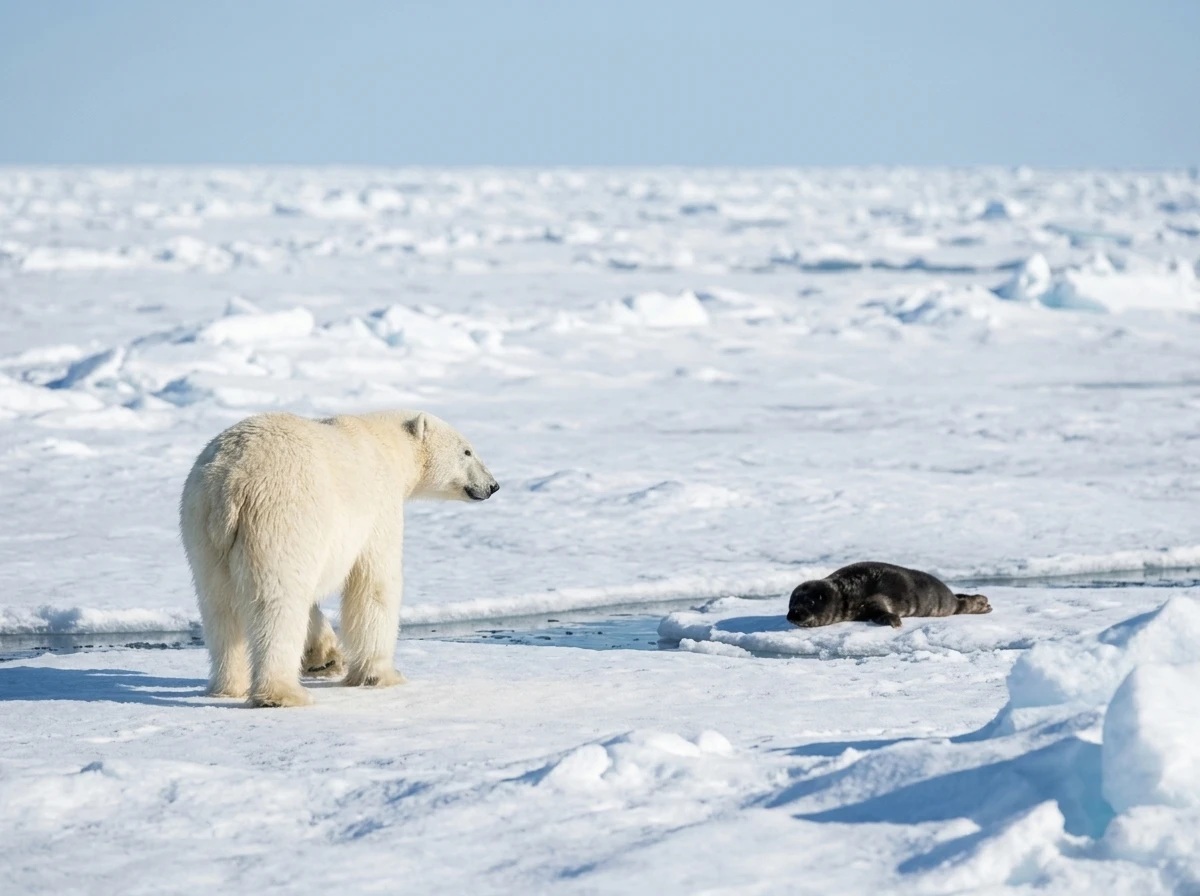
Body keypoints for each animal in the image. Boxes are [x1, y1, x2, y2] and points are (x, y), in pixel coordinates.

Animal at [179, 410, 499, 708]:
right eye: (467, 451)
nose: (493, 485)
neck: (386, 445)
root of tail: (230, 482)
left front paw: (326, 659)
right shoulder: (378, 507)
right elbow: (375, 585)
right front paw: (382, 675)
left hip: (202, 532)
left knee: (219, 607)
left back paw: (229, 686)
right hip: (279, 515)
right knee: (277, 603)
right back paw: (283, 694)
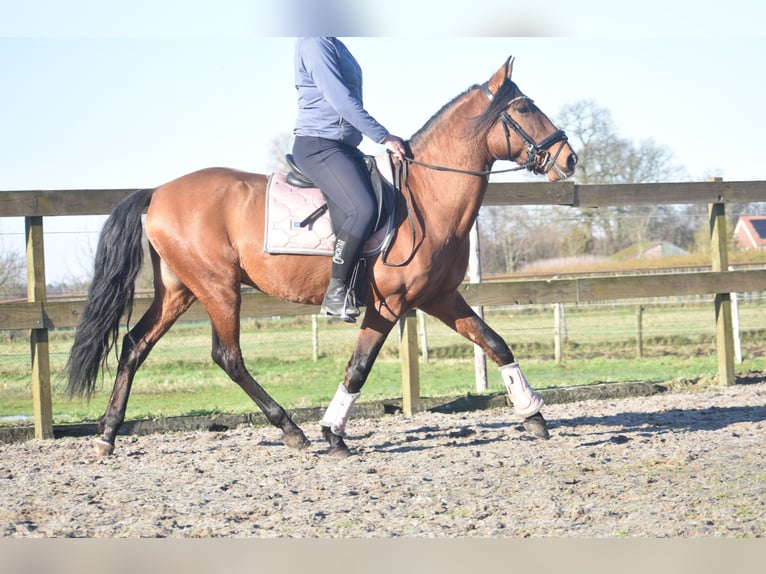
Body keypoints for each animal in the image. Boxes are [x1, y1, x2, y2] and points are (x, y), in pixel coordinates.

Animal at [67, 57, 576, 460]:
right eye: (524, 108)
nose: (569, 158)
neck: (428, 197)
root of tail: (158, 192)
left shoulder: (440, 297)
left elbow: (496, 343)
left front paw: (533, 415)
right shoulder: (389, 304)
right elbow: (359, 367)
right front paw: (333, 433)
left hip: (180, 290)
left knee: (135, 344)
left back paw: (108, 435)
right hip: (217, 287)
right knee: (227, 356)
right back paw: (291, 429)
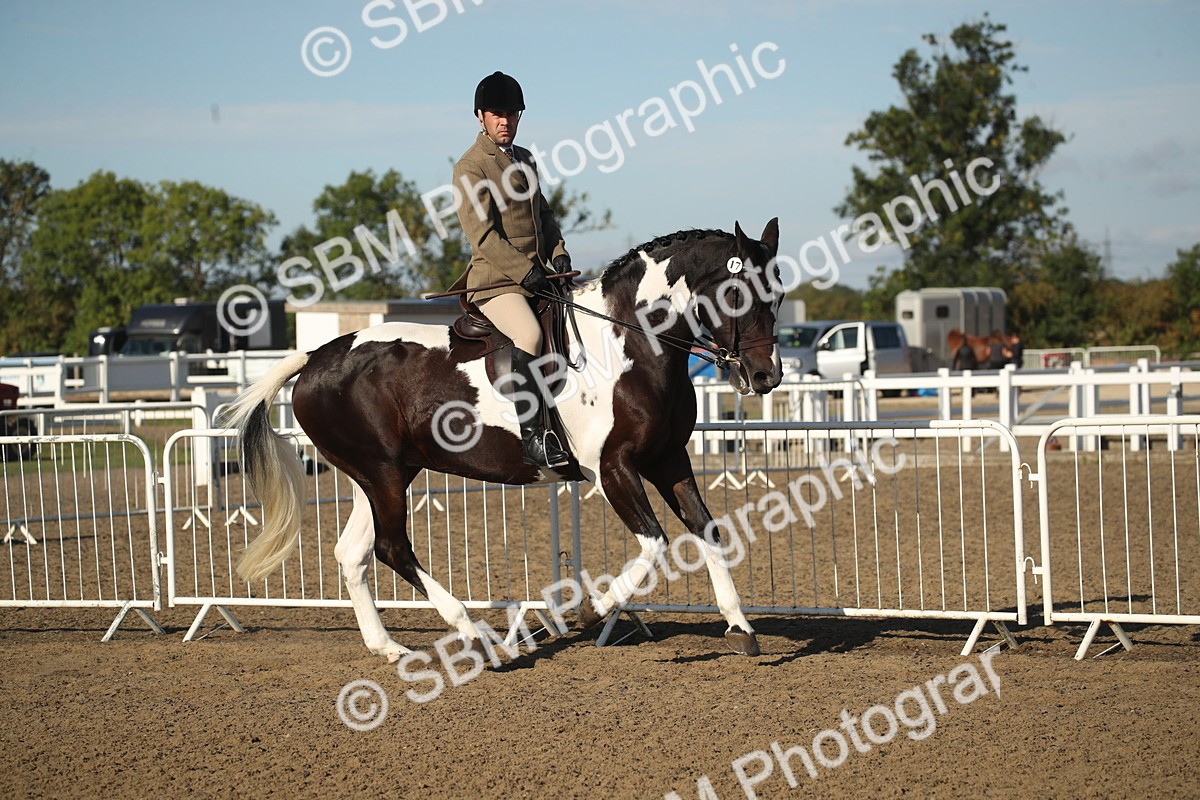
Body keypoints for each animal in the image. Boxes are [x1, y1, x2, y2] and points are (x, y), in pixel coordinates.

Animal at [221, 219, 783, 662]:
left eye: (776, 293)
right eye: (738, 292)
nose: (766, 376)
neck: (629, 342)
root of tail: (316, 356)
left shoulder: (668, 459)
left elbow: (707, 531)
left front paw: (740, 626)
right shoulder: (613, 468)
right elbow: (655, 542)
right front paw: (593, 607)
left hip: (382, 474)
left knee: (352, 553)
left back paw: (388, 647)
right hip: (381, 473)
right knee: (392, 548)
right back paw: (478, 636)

___

Any pictures above are to be left out. Retype the rest of the records exactly.

Body keypoints for each animal in the image. Boxes are [x1, y1, x2, y2] and points are (x, y), in pixel coordinates.

Animal at [179, 410, 499, 708]:
right eye: (467, 451)
nose: (493, 485)
neck: (386, 445)
root of tail: (230, 482)
left front paw: (326, 659)
right shoulder: (378, 507)
right elbow: (375, 585)
right front paw: (382, 675)
left hip: (202, 532)
left knee: (219, 607)
left back paw: (229, 686)
right hip: (279, 515)
right knee: (277, 603)
right back paw: (283, 694)
Body keypoints for each animal in the image. Boxes are [x1, y1, x2, y2] and points are (x, y), in pixel coordinates.

Animal at [67, 57, 576, 460]:
right eye: (524, 108)
nose: (569, 158)
neck: (428, 197)
root of tail: (158, 192)
left shoulder: (440, 297)
left elbow: (496, 343)
left front paw: (533, 415)
right shoulder: (389, 304)
right elbow: (359, 367)
right front paw: (333, 433)
left hip: (180, 290)
left knee: (135, 344)
left back paw: (108, 435)
right hip: (217, 287)
right knee: (227, 356)
right back paw: (291, 429)
Body keypoints for each animal in the image. Boxes are [x1, y1, x2, y2] and points are (x, y), in pixel coordinates.

Animal at [221, 219, 783, 662]:
left eye: (776, 293)
right eye: (738, 292)
nose: (766, 376)
neck: (629, 342)
root of tail: (316, 356)
left shoulder: (668, 459)
left elbow: (707, 531)
left front paw: (740, 626)
right shoulder: (613, 468)
right elbow: (655, 542)
right front paw: (593, 607)
left hip: (382, 474)
left knee: (352, 553)
left back paw: (388, 647)
right hip: (381, 473)
right knee: (392, 548)
right back paw: (478, 636)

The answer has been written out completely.